Cos’è che la intriga di più nella scrittura cinematografica e letteraria?

Il Tempo. Gli abbiamo dedicato film come ‘Sapore di mare’, i due di ‘A spasso nel tempo’, ‘Il cielo in una stanza’, ‘Torno indietro e cambio vita’. La cotta che presi per Proust al liceo Chateaubriand non mi è passata mai. Ma a parte lui, è il Tempo che spinge i più a scrivere. Ci fai a cazzotti, stringi compromessi, lo ami, lo odi ma è la dimensione più interessante. Impossibile raccontare tutto al presente, difficile al futuro. Devi poter saltare indietro.

 

Ha continuato a tenere un diario?

Sì: il Tempo va fissato, persino travisato per valutare meglio gli eventi della vita.
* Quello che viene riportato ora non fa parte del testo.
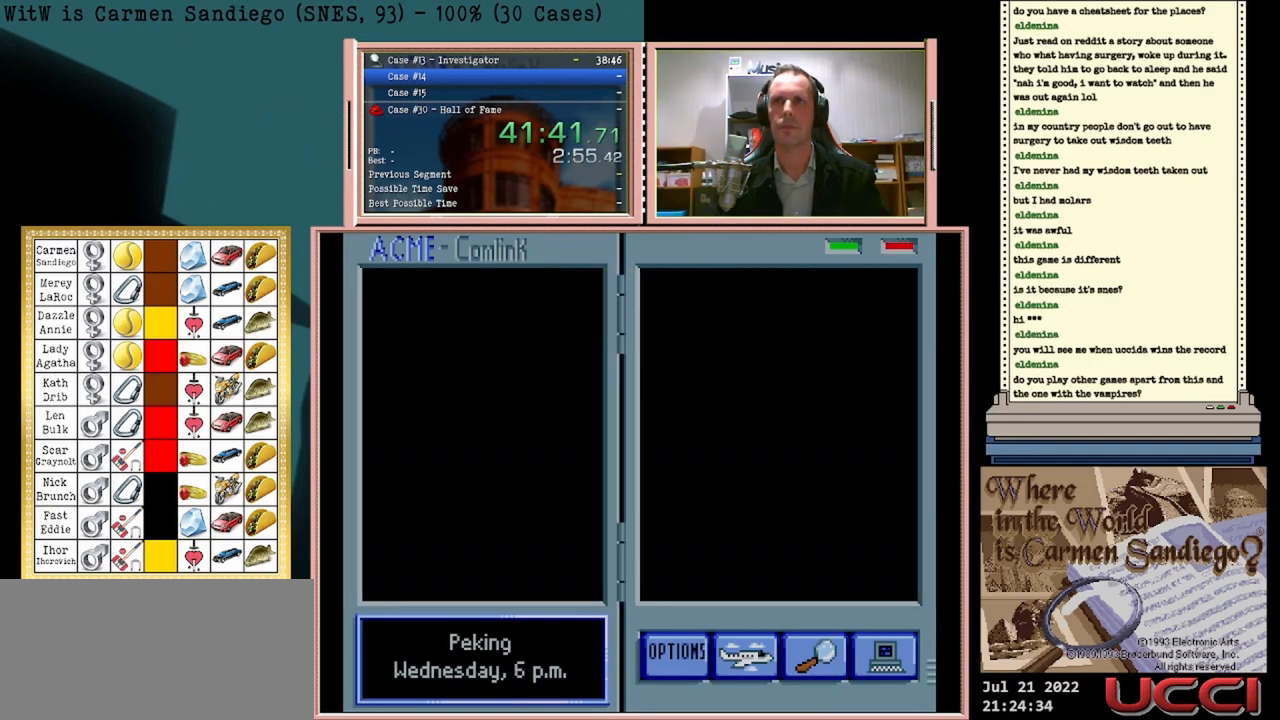
{"buttons": ["A"], "events": []}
Il primo ‘Diario’ copriva dieci anni, il prossimo cinque, dal ’22 al ’26. Non voglio scommettere oltre.

 

Cosa non cambia?

Quando scendo per la scalinata di Trinità dei Monti mi sento come a diciott’anni: sguardo sul futuro e un entusiasmo da Dolce vita.

 

Quale film consiglia per agosto, a parte i suoi?

Ho rivisto con infinita gioia ‘Io la conoscevo bene’ di Antonio Pietrangeli. È modernissimo. Suggerisco anche di leggere o rileggere Flaiano su Fregene. Quando lo ascoltavo dal vivo ridevo con le lacrime.